I have always been a writer, and I’ve often been a writer on the internet, but I’ve never truly been a blogger. To me, a blogger is someone who actually writes well and regularly, who has readers, whose writing has a purpose. I’ve never been that; I have been an online journaler, a diarist. But writing used to be second-nature to me, and maybe it still is, somehow. Last summer, I started a blog, intending to write regularly until realizing I had nothing to say. I didn’t want it to be too personal (my name was in the URL, after all) and I can’t write about anything I don’t know. I changed the URL, thinking that would help. I gave it a title, I got rid of the obnoxiously brightly-colored layout, I added more blogs to my Google Reader for inspiration.
Somewhere along the lines, I overheard people talking about blogs at a party. Friends of friends, these people were, but no one who knows me well. “What is the point of a blog?” they asked, slightly scornfully. “You just, like, have a website and write things about yourself.” You could almost hear the “WTF”s going through their minds. I wanted to laugh because blogs seem to be taking over most of the world, but I really just thought… sure, that’s what some people do with them. And sometimes it’s just that, a diary, a personal chronicle useless to everyone else. Some people blog to keep their friends and family updated about their lives, their spouses, their children. Some people blog with the intent of changing the world, or at least telling a story that matters.
Why am I doing this? I have no idea. I’m doing this because I want to say I’m a writer and not be lying. I’m doing it because I need to feel like there is some part of my life that is creative, because maybe there are things I want to say. Maybe it’s just going to be all about me and how I’m trying to make sense of my life, but the thing is? In the ten (!) years I’ve been writing all over the internet, I’ve been commended for my honesty, for my bravery, for how deeply I feel things – and how often I admit to it. I’ve been thanked for being me, for being someone people could relate to, and that is something that matters.

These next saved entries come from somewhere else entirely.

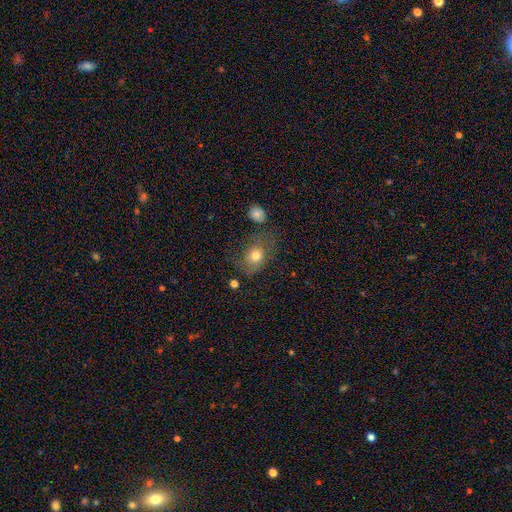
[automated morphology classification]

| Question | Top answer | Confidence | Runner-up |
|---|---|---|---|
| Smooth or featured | smooth | 66% | featured or disk (23%) |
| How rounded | in between | 50% | round (49%) |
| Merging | none | 53% | minor disturbance (24%) |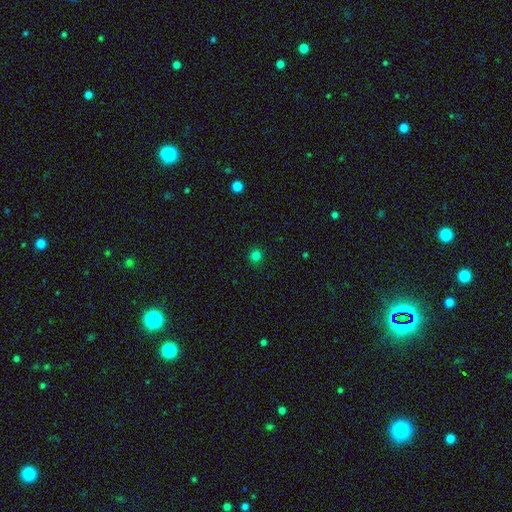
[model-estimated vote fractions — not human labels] This appears to be a smooth galaxy with no disk features (80%) that is round (93%). Merging: none (90%).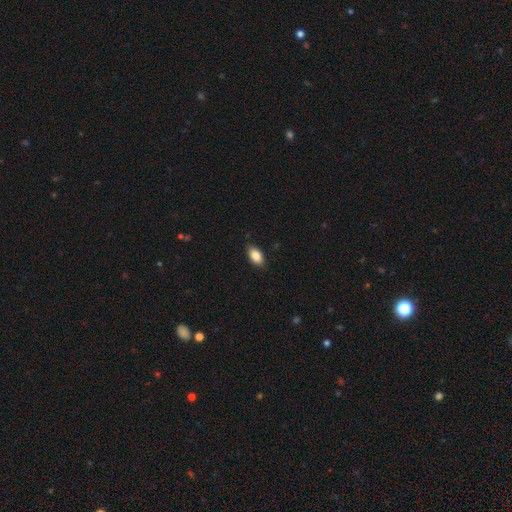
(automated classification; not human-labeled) The model was most divided on "merging": none: 87%, minor disturbance: 10%, major disturbance: 2%, merger: 1%. More confident: how rounded — in between (91%); smooth or featured — smooth (86%).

Before writing this, I peeked at this previous blog at which I failed, and I noticed a few new comments. One was in response to an entry I’d posted, crying about how horrible the world is, how devastating it can be sometimes. An “internet friend” who I’ve known for years commented, saying he agrees, the world is totally effed (except he said it much more nicely, because he is a nice boy who isn’t quite as potty-mouthed as myself), but he believes it can be better. And then he wrote, “and knowing that there are people like yourself, I feel encouraged that we can make it better together.”

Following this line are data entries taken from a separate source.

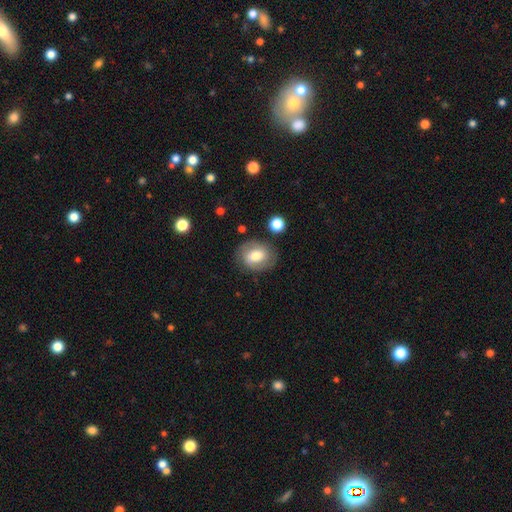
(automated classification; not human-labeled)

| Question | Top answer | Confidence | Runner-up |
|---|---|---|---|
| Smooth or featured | smooth | 53% | featured or disk (38%) |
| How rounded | in between | 52% | round (46%) |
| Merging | none | 79% | minor disturbance (14%) |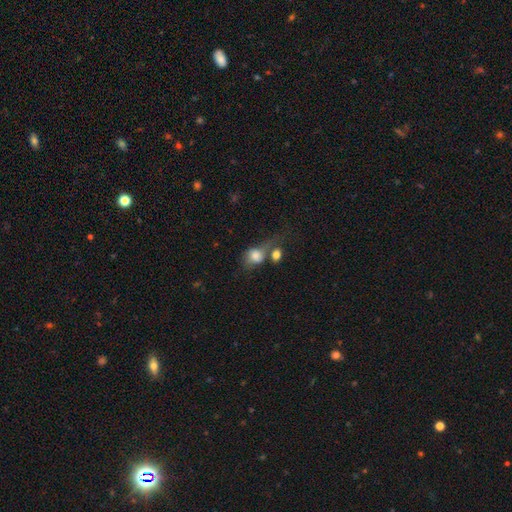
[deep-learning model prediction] Smooth or featured?
  - smooth: 75% *
  - featured or disk: 16%
  - star or artifact: 9%
How rounded?
  - round: 50% *
  - in between: 48%
  - cigar-shaped: 2%
Merging?
  - merger: 42% *
  - none: 24%
  - major disturbance: 18%
  - minor disturbance: 16%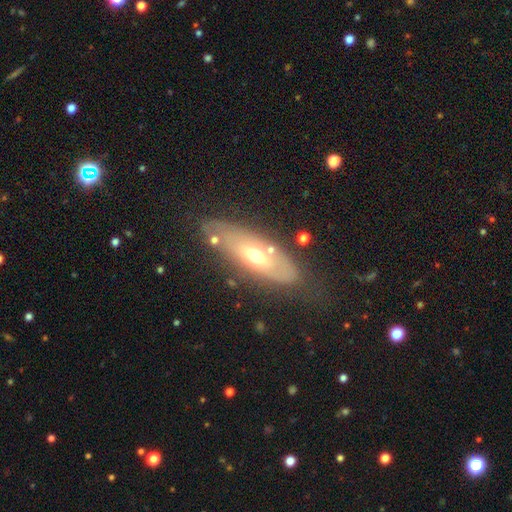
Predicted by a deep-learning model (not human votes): A featured or disk galaxy (56%).

Vote fractions:
- Smooth or featured? featured or disk: 56% / smooth: 37% / star or artifact: 7%
- Edge-on disk? no: 70% / yes: 30%
- Merging? none: 73% / minor disturbance: 17% / major disturbance: 6% / merger: 4%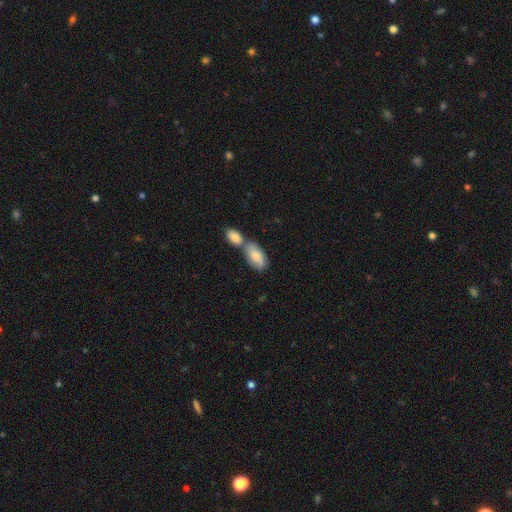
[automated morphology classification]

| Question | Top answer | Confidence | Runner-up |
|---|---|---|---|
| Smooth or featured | smooth | 70% | featured or disk (24%) |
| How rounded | in between | 91% | round (5%) |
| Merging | merger | 50% | none (32%) |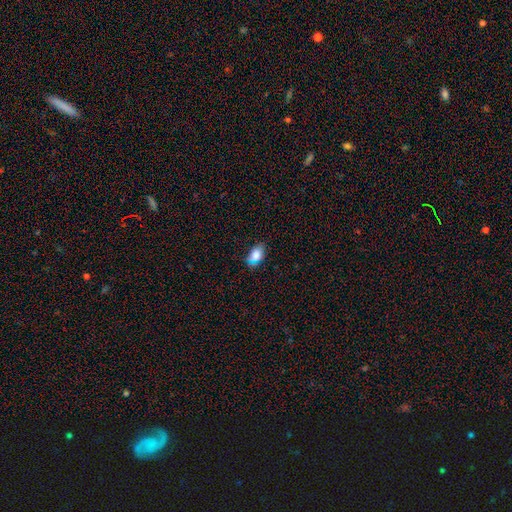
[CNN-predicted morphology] Smooth or featured? smooth (77%)
How rounded? in between (85%)
Merging? none (72%)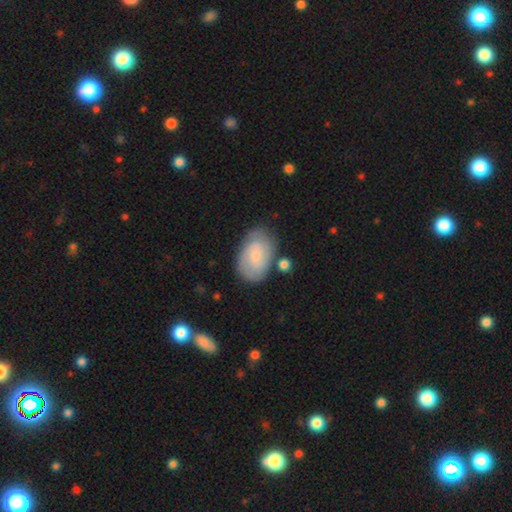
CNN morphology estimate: Smooth or featured? featured or disk (50%)
Edge-on disk? no (96%)
Merging? none (72%)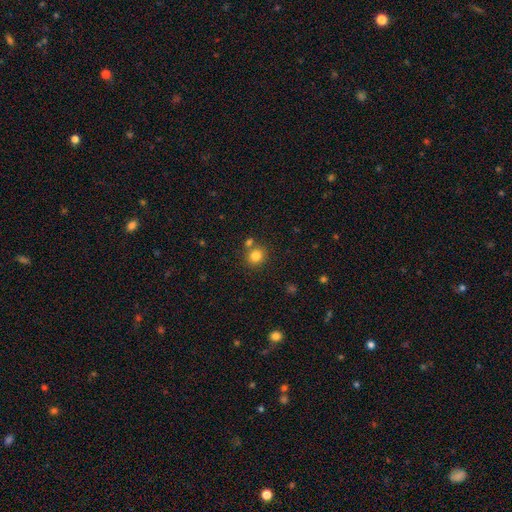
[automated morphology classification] Smooth or featured? Predicted: smooth (p=0.81). How rounded? Predicted: round (p=0.81). Merging? Predicted: none (p=0.72).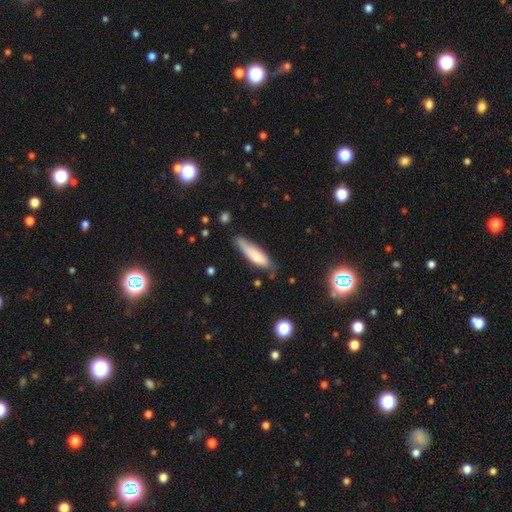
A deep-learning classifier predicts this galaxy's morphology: This is likely a smooth galaxy (72%). How rounded: likely cigar-shaped (65%). Merging: possibly none (60%).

People like myself. That means something; I guess it’s high time to figure out what. I’m almost twenty-four, in my mid-twenties, and maybe chronicling this quarterlife crisis won’t be anything more than self-indulgent. But maybe it will be more, maybe it will be meaningful to someone, and maybe someday something good can come from this. Maybe once I find my way, I can figure out how to help others – who knows, even the world (dream big, right?) – do the same.